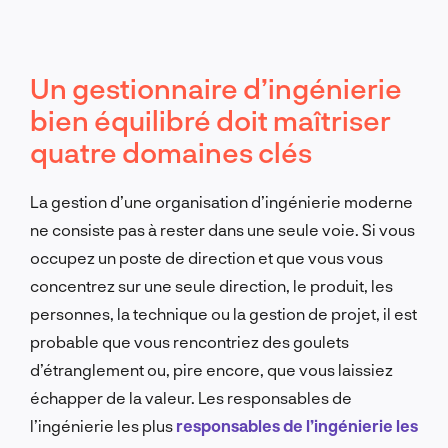
Un gestionnaire d’ingénierie
bien équilibré doit maîtriser
quatre domaines clés
La gestion d’une organisation d’ingénierie moderne
ne consiste pas à rester dans une seule voie. Si vous
occupez un poste de direction et que vous vous
concentrez sur une seule direction, le produit, les
personnes, la technique ou la gestion de projet, il est
probable que vous rencontriez des goulets
d’étranglement ou, pire encore, que vous laissiez
échapper de la valeur. Les responsables de
l’ingénierie les plus
responsables de l’ingénierie les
□ □ □ □
DESCRIPTION OF THE TASK - This exercise asks for the line with "concentrez sur une" and all lines after it through the end of the records above, retyped exactly and with nothing else.

TASK RESULT -
concentrez sur une seule direction, le produit, les
personnes, la technique ou la gestion de projet, il est
probable que vous rencontriez des goulets
d’étranglement ou, pire encore, que vous laissiez
échapper de la valeur. Les responsables de
l’ingénierie les plus
responsables de l’ingénierie les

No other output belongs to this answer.